Крики и вопли индейцев становились все громче и громче. Воины Акомбаки бегали, как безумные, резали себе ножами лица и грудь, кровь текла по их телам и падала на землю обильным алым дождем.
— Они непременно привяжутся к нам. Надо на всякий случай приготовить оружие.
— Да расскажи, но крайней мере, в чем у вас тут дело! Надо же мне знать, как быть дальше.
— Случилось вот что, — сказал Бонне. — Часа два тому назад, не более, приходит к нам пиаи и просит табаку и водки. Отказать было, конечно, неловко: эти скоты нам еще нужны пока.
— Это верно. Продолжай.
— Ну, дали мы ему пачку табаку и бутылку водки. Пиаи отправился к вождю, и они вдвоем начали возлияния, не заботясь о своих товарищах.

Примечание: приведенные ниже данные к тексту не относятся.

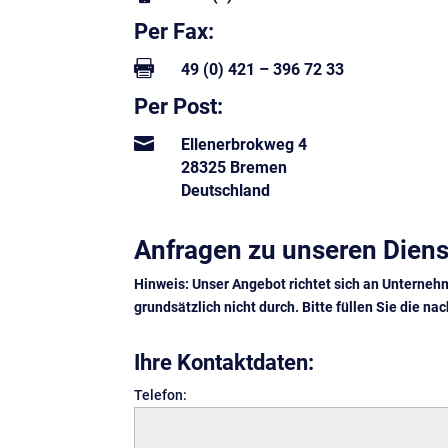
Per Fax:

49 (0) 421 – 396 72 33
Per Post:

Ellenerbrokweg 4
28325 Bremen
Deutschland
Anfragen zu unseren Diens
Hinweis: Unser Angebot richtet sich an Unternehm
grundsätzlich nicht durch. Bitte füllen Sie die n
Ihre Kontaktdaten:
Telefon:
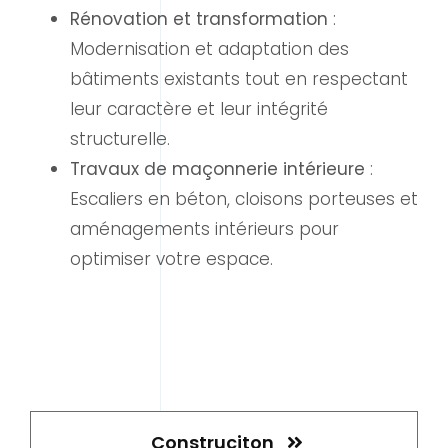
Rénovation et transformation
:
Modernisation et adaptation des
bâtiments existants tout en respectant
leur caractère et leur intégrité
structurelle.
Travaux de maçonnerie intérieure
:
Escaliers en béton, cloisons porteuses et
aménagements intérieurs pour
optimiser votre espace.
Construciton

— Да ну же, рассказывай скорее, не тяни. Ты просто поджариваешь меня на медленном огне.
— Если ты меня будешь перебивать и торопить, собьешь с толку, и я потеряю нить рассказа. На чем, бишь, я остановился? Да. Ну, пили они вдвоем и курили. Пиаи передал бутылку вождю и с раскрытым ртом дожидался, когда тот напьется и настанет его очередь, как вдруг упал на землю, перевернулся волчком, закатил глаза и, похрипев несколько секунд, скончался.
— И только?
— И только. Но ведь он умер, умер, понимаешь ты это? Тогда вождь допил один всю водку, разбил бутылку и принялся выть, как дюжина волков. Сбежались остальные индейцы, подняли колдуна, начали его трясти, растирать, но все было напрасно. Голова его безобразно раздулась, губы распухли — в жизни я не видел ничего отвратительнее.
— Они вам ничего не сказали?
— Ни слова. Они только выли и царапали себе лица, совершенно позабыв о нашем существовании.
— Это странно и, по правде сказать, нисколько не утешительно. Будем держаться все вместе, не отходя друг от друга ни на шаг, и смотреть в оба.